Profiles and multi-user apps are definitely here to stay. However, I think profiles are going to receive less emphasis, since we’ve been noticing that a lot of users don’t bother filling them out. I’m not the one doing the user testing experiments so I can’t comment on the particulars, so I’ll let @markmhendrickson comment instead.
Definitely not – BNS is also here to stay. BNS is a crucial piece of infrastructure that binds user identifiers to their Gaia storage metadata. However, I think the new connect app is going to make it so users don’t need to do the full onboarding experience before they can get started using apps (again, going to let @markmhendrickson or @hank comment here, since they know more about this than I do).
Generally speaking, I’d caution against interpreting the lack of particular functionality in this new work as a sign we’re “moving away” from anything over the long-term.
We decided to redesign the onboarding experience in particular from the ground up since we believe it’s the most impactful part for the vast majority of users – and in most dire need of attention. Consequently, we paid little or no attention to anything that comes after onboarding in the user experience.
For example, we haven’t invested any energy in the profile creation or management experience. But that’s not because we have anything against it necessarily; we just didn’t find it was integral to an effective onboarding experience.
We’ll continue encouraging any users who want this post-onboarding functionality to use the existing Blockstack Browser in the meantime. We don’t intend to strip any of it out from there.
We’re also not looking to favor single-player apps over multi-player ones with this work. In some ways it’s easier to design for private single-player apps, since you don’t have to think through all the ways in which data is encrypted for multiple people.

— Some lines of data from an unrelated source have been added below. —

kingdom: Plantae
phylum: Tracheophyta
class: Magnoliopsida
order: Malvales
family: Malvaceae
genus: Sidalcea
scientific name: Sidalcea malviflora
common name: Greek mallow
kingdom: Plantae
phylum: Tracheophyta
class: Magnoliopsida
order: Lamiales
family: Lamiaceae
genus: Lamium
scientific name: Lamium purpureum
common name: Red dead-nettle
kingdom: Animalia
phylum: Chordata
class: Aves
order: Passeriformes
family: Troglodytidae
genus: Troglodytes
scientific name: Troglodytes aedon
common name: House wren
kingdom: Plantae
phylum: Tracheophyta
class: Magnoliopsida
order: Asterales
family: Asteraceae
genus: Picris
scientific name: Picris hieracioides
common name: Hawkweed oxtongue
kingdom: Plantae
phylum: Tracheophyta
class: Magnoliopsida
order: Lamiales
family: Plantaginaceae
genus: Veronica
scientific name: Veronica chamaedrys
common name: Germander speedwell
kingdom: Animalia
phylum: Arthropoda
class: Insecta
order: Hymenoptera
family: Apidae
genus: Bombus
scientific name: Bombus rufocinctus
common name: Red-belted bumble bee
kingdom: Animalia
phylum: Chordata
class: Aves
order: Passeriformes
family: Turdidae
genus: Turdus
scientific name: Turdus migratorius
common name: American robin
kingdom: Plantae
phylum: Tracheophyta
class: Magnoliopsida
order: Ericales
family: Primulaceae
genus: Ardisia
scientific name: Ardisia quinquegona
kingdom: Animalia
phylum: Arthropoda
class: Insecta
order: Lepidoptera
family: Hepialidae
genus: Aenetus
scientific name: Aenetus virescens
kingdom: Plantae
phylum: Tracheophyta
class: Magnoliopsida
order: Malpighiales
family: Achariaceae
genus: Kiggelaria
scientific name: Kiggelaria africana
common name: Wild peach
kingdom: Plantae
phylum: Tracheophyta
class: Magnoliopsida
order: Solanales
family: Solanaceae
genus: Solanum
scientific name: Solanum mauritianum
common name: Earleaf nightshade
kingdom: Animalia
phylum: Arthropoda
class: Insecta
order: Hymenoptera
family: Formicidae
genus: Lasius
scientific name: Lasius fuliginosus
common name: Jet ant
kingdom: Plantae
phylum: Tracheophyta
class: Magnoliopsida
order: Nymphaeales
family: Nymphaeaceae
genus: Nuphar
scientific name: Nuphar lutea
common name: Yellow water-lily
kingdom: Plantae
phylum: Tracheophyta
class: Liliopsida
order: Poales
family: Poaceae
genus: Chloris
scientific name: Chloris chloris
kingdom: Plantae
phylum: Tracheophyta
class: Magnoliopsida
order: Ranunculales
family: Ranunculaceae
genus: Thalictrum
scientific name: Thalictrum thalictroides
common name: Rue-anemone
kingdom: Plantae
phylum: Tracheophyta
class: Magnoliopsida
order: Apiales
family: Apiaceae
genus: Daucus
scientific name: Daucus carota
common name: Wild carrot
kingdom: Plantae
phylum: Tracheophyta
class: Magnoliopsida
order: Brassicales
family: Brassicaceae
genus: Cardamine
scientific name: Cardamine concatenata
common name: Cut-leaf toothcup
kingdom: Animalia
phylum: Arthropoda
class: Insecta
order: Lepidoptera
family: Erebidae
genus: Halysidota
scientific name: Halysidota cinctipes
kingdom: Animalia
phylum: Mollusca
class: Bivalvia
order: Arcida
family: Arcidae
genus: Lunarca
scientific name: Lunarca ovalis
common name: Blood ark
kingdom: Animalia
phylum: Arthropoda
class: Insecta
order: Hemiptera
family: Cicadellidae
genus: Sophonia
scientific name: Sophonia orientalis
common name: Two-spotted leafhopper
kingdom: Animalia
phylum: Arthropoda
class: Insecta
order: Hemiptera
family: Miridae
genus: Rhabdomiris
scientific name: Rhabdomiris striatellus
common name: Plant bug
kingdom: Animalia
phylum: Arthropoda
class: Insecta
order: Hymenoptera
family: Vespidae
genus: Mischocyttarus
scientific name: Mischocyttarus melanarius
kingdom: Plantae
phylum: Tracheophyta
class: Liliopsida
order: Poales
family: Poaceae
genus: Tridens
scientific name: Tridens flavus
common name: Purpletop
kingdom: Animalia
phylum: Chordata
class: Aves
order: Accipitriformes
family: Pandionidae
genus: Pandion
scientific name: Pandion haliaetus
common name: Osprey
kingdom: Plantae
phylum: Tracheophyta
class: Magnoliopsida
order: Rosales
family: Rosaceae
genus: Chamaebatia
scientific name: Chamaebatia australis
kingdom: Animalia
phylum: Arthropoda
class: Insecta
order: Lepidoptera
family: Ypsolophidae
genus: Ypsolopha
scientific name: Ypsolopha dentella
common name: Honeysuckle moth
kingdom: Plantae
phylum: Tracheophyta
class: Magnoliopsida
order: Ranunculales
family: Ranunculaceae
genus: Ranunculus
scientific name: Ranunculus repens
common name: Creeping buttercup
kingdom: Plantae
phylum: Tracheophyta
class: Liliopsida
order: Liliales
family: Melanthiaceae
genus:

However, we believe that people generally demand multi-player functionality from most apps over the long-term, even if they start off using them in a single-player fashion. So we expect to help developers navigate the design challenges with multi-player experiences going forward, perhaps by providing standard components that help users grant view, edit, etc. permissions for certain data in a privacy-guaranteed fashion.
To further clarify, everything @markmhendrickson said is backed by somewhat extensive user behavioral studies PBC has been doing on the onboarding experience. The design changes aren’t coming out of nowhere.
Yep that’s important to note. We’re essentially running every feature idea through prototyping and user testing these days instead of assuming what people want, whether they’ll understand or use it, etc. That process applies not only to this onboarding work but all other functionality they may encounter while using Blockstack apps.
I add a second ID and verify it but i cant choose to login with the second beyond the first on my account… Is this what meant with “Multi-User apps and Profiles”?
Does your second ID share the same underlying Secret Key as the first? Or did you create it with a separate Secret Key? If the former, you should be able to see both IDs and choose from them for login. If the latter, then you’ll need to log out and use the other Secret Key to see the other ID.